WORK TASK
Take from the material every line that contains the word "handle".

INPUT
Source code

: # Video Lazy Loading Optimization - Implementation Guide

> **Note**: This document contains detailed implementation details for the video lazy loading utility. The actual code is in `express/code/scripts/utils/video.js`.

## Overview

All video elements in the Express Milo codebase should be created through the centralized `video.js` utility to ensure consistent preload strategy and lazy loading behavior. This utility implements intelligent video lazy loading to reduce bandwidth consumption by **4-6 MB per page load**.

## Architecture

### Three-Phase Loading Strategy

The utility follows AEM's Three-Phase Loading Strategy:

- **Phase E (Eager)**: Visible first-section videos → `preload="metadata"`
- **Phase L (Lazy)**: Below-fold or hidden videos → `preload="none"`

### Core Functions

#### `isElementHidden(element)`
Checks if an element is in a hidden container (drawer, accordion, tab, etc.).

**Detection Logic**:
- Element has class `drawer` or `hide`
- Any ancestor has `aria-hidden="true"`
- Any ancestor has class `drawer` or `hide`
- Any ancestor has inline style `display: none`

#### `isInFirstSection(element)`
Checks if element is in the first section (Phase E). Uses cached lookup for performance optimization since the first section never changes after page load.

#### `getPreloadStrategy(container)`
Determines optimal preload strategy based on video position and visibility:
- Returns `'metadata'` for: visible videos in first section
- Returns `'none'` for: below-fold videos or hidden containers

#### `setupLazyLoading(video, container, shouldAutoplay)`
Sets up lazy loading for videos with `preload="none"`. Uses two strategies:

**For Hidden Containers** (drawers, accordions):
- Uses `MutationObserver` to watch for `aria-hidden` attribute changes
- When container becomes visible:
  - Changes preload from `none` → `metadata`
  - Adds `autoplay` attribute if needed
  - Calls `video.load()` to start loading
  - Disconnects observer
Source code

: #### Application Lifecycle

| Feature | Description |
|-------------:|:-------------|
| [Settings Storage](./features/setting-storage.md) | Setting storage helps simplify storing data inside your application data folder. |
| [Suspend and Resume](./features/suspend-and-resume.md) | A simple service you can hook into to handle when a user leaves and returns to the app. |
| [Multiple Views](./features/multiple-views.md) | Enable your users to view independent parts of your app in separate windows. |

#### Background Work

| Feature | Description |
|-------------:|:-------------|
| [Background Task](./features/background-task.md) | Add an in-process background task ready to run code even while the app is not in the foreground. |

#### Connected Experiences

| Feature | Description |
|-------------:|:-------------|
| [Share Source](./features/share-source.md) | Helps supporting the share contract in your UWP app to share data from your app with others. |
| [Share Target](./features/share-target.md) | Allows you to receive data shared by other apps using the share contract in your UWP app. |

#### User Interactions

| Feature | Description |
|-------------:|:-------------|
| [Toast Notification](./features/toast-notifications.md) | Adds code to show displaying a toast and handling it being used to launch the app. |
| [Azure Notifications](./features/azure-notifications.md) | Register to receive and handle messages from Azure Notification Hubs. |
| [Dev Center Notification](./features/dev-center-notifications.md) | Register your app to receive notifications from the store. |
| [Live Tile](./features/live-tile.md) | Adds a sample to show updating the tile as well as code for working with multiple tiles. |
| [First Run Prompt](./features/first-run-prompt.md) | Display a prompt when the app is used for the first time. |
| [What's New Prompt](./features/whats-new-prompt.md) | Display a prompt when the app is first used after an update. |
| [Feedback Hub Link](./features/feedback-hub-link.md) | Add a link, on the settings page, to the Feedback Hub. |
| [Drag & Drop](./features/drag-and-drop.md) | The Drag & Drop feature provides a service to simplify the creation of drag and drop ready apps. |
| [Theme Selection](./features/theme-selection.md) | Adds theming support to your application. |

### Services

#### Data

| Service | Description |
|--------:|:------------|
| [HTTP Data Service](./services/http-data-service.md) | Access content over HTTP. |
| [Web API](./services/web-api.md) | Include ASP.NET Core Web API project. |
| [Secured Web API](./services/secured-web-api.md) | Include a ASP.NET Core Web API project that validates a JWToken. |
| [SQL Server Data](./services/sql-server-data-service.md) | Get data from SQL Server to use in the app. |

WRITTEN SOLUTION
| [Suspend and Resume](./features/suspend-and-resume.md) | A simple service you can hook into to handle when a user leaves and returns to the app. |
| [Azure Notifications](./features/azure-notifications.md) | Register to receive and handle messages from Azure Notification Hubs. |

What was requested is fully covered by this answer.